5 Friday, October 3rd, 2008
My Personal Domainjacking Experience
As part of my Domainjacking Primer, I want to share my own experiences in “gettin’ punk’d” by a domainjacker. Hopefully I can help other online brand managers avoid or respond to this kind situation.
The Dastardly Domain Thief
i worked on a national campaign that invested heavily in product development, brand identity and advertising production for months before the official launch. We attracted millions of impressions via PR, TV, radio, direct and online media. Everyone considered the campaign a success.
Unfortunately, within days of launching the campaign, a domain squatter managed to register an odd non-premium generic domain. This person slapped a fake website together to deliberately confuse our target for their own profit. Operating from a foreign country, they sold a knock-off product using our brand equity.
To make matters worse, they launched their own Adwords campaign and directly competed in search media. Our trademarked brand and its keyword variants initially had low usage, so the squatter could snag niche keyword inventory at a very low CPM. However, their “competitive” keyword grab boosted the inventory value, complicated our SEO efforts and made SEM more expensive for our campaign.
By capturing a fraction of our search traffic, they clearly intended to profit from PPC AdSense revenue given the ads plastered throughout their site. In no time flat, we faced public confusion and brand dilution from someone piggybacking our large investment and months of hard work.
Domainjacking Mandates a Swift Response
Fortunately, we responded so quickly that the brand ultimately only suffered mere annoyance. Working through cease and desist letters, we procured the rapid cooperation of the squatter’s registrar and hosting company. We reclaimed rightful domain ownership and even enjoyed brief AdSense exposure at the squatter’s expense.
Following this episode, we developed a comprehensive domain management policy that purchases large blocks of domains. There is now tighter DNS coordination between agency account management and client IT management in the run-up to new campaign launches. And following a campaign launch, the agency and client actively patrol for new infringements against their brands.

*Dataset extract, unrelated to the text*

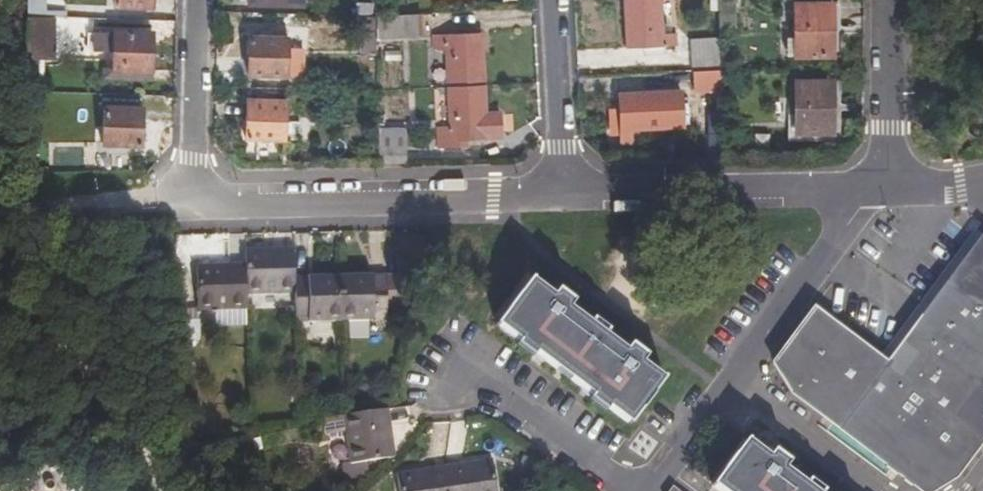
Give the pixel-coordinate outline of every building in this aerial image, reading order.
[(44,0),(24,0),(25,12),(44,12),(44,0)] [(148,0),(110,0),(109,7),(148,8),(148,0)] [(623,50),(642,49),(642,56),(660,56),(660,48),(671,48),(671,35),(659,35),(656,0),(620,0),(623,50)] [(734,72),(732,1),(716,1),(717,32),(718,72),(734,72)] [(829,61),(830,8),(793,8),(793,60),(829,61)] [(414,16),(372,18),(372,40),(414,39),(414,16)] [(48,18),(22,17),(20,85),(20,92),(34,93),(35,60),(48,60),(48,18)] [(109,49),(108,70),(144,72),(145,72),(146,35),(110,33),(109,35),(89,34),(89,47),(92,48),(109,49)] [(282,78),(282,40),(245,38),(245,76),(282,78)] [(441,91),(477,90),(474,39),(426,40),(426,51),(439,51),(441,91)] [(690,69),(717,68),(716,40),(689,41),(690,69)] [(144,72),(108,70),(99,70),(99,80),(143,81),(144,72)] [(829,137),(829,86),(794,85),(794,137),(829,137)] [(477,117),(477,90),(441,91),(442,130),(431,130),(431,148),(452,148),(452,141),(459,141),(492,140),(491,117),(477,117)] [(658,128),(657,95),(616,97),(617,142),(627,142),(626,128),(658,128)] [(280,140),(281,103),(244,102),(243,139),(280,140)] [(136,145),(137,108),(104,107),(102,107),(101,109),(100,143),(102,144),(136,145)] [(401,164),(402,149),(378,149),(378,164),(401,164)] [(812,312),(811,315),(773,364),(786,392),(920,490),(934,490),(953,477),(982,437),(982,238),(982,237),(885,366),(812,312)] [(240,264),(241,294),(291,294),(291,280),(290,276),(289,248),(241,250),(240,264)] [(241,294),(240,264),(192,265),(192,311),(242,310),(241,294)] [(291,280),(291,294),(292,321),(303,321),(305,322),(341,322),(340,277),(304,278),(302,279),(291,280)] [(340,277),(341,322),(370,322),(372,320),(382,320),(381,277),(367,278),(364,277),(340,277)] [(551,297),(529,282),(496,324),(518,341),(516,344),(524,350),(530,354),(534,353),(591,397),(591,400),(598,406),(604,410),(606,408),(628,424),(661,380),(640,363),(644,358),(630,347),(625,352),(566,308),(570,303),(556,292),(551,297)] [(393,456),(385,408),(341,416),(349,463),(393,456)] [(430,449),(463,450),(465,423),(431,421),(430,449)] [(781,470),(785,463),(771,453),(766,458),(744,442),(711,487),(716,490),(809,490),(781,470)] [(449,490),(497,490),(492,458),(445,465),(449,490)] [(445,465),(396,473),(399,490),(449,490),(445,465)]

Avoid Domainjacking with Proper Planning
In addition to this overt case of domainjacking, I have encountered all kinds of problems from poor domain stewardship. I’ve had to wrest DNS info from former web developers and hosting companies, help track down lost passwords from old employees and rescue domains from botched international transfers. Each of these cases could have been avoided.
These experiences motivated me to write this series on brand stewardship and domainjacking avoidance. Today, I utilize several tools on ad campaigns to help with domain registration, DNS account management, social media profile management as well as engagement analytics.